Go through the following data and transcribe exactly the stretch of lines from the one holding "Rendered at 2001 by 1125 pixels." to the one holding "For every layout", both included.

• [Given data]
········
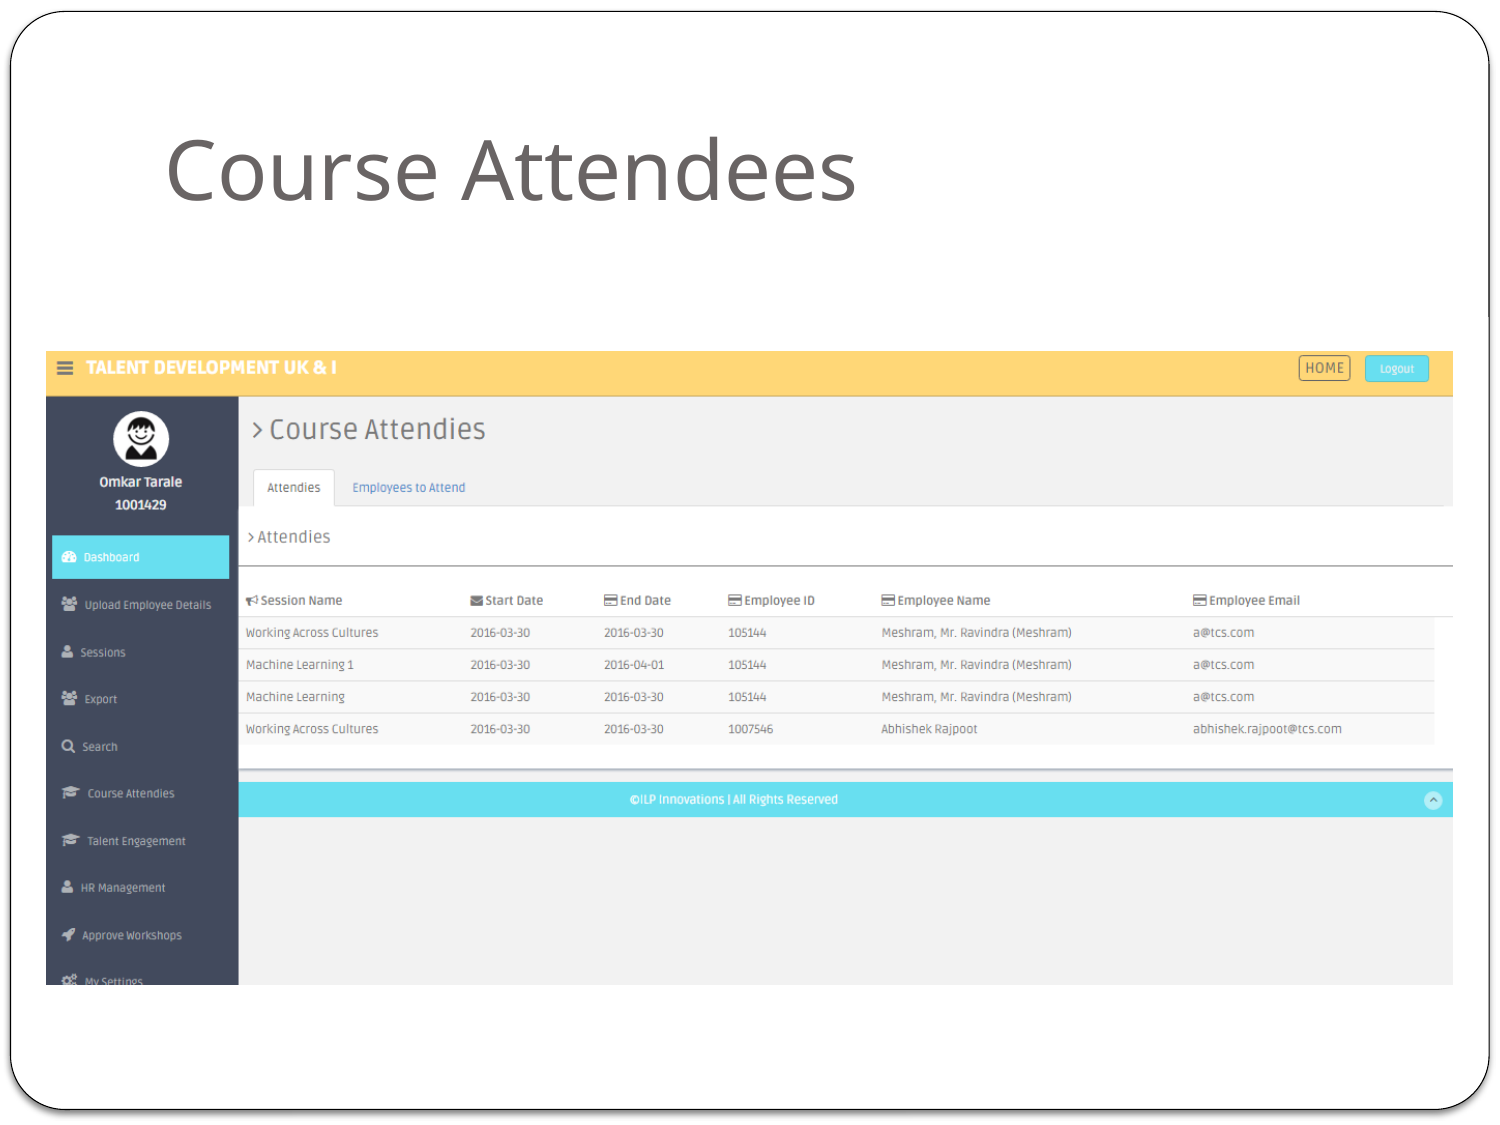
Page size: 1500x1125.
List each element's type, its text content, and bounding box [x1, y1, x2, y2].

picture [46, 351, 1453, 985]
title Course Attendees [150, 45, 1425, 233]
········
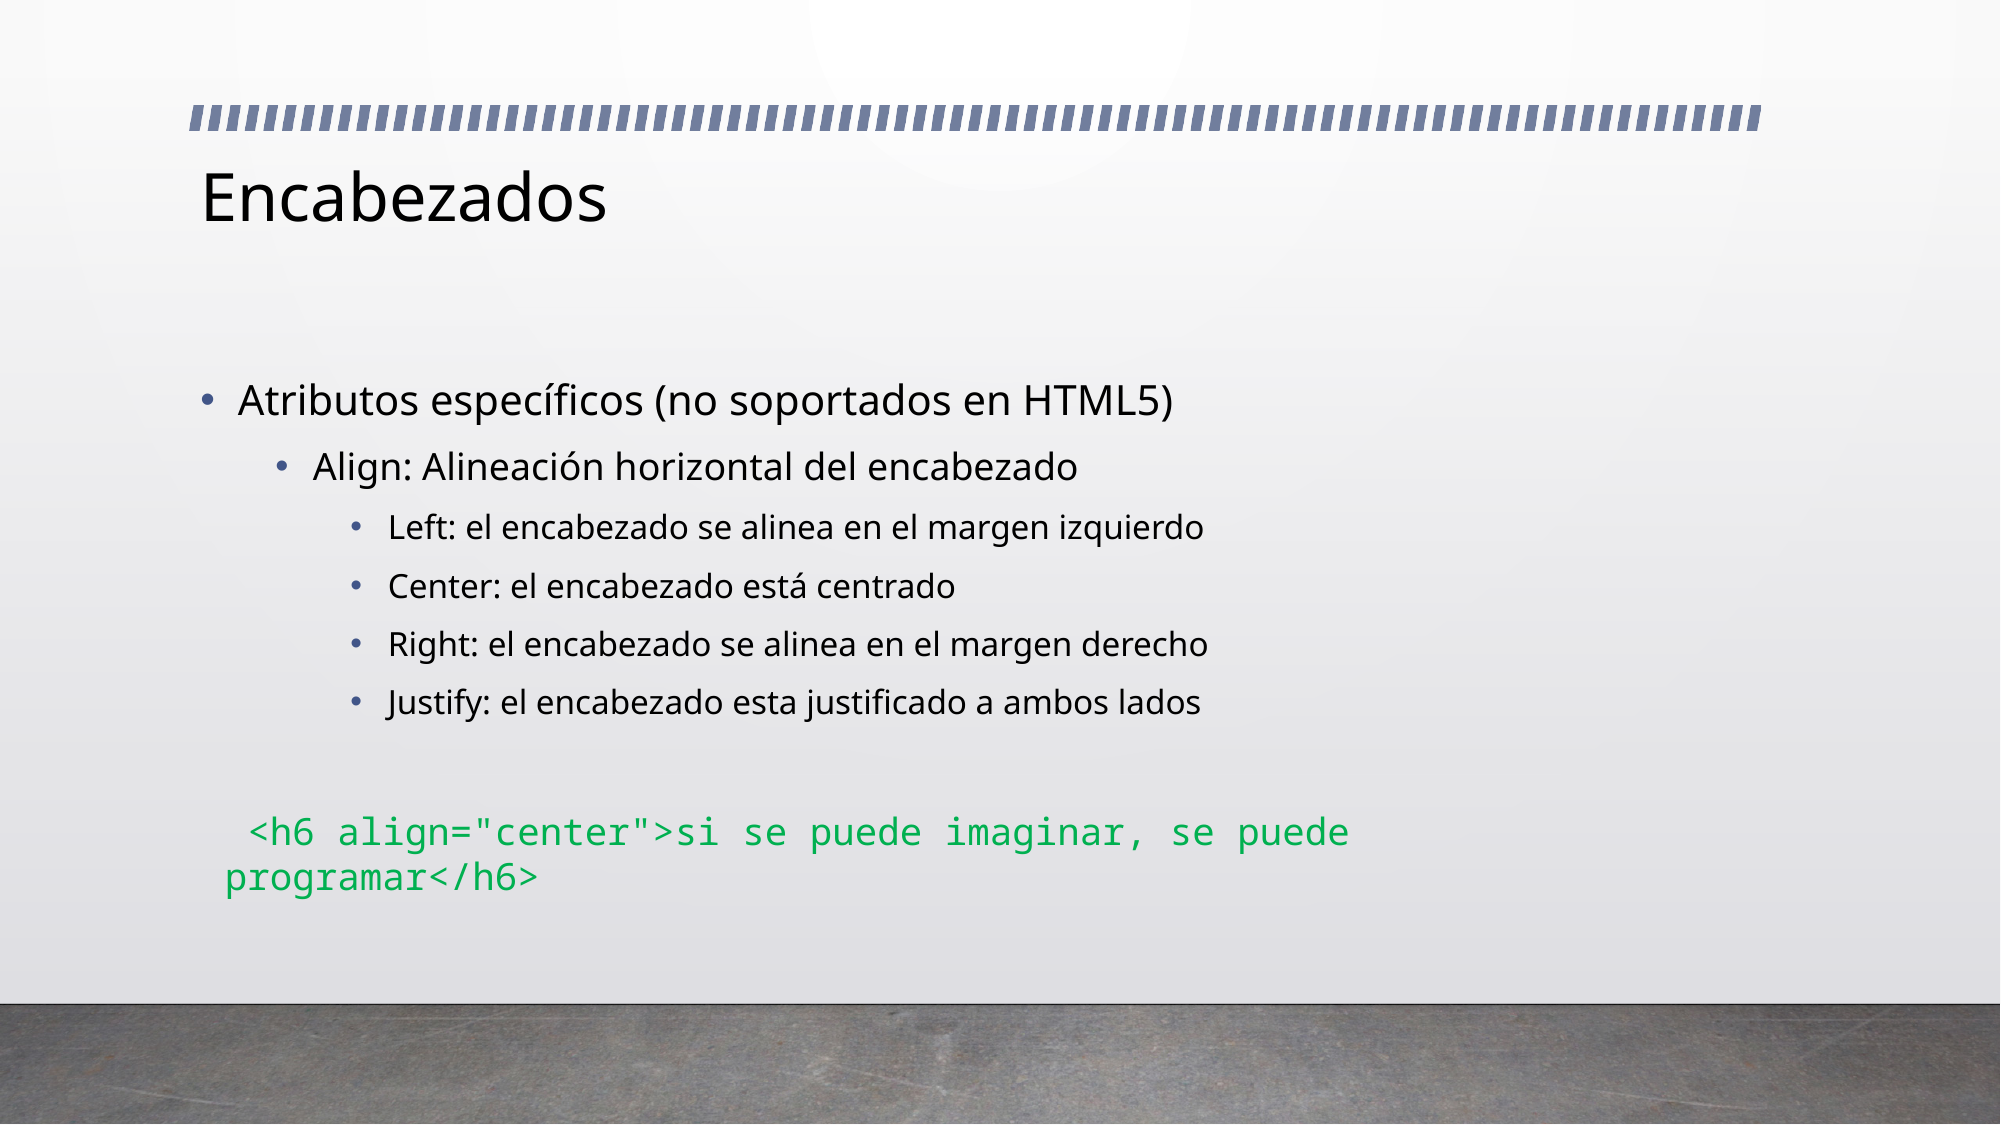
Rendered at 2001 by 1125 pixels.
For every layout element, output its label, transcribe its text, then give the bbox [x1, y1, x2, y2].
········
• [Output]
Rendered at 2001 by 1125 pixels.
For every layout element, output its label, transcribe its text, then give the bbox [x1, y1, x2, y2].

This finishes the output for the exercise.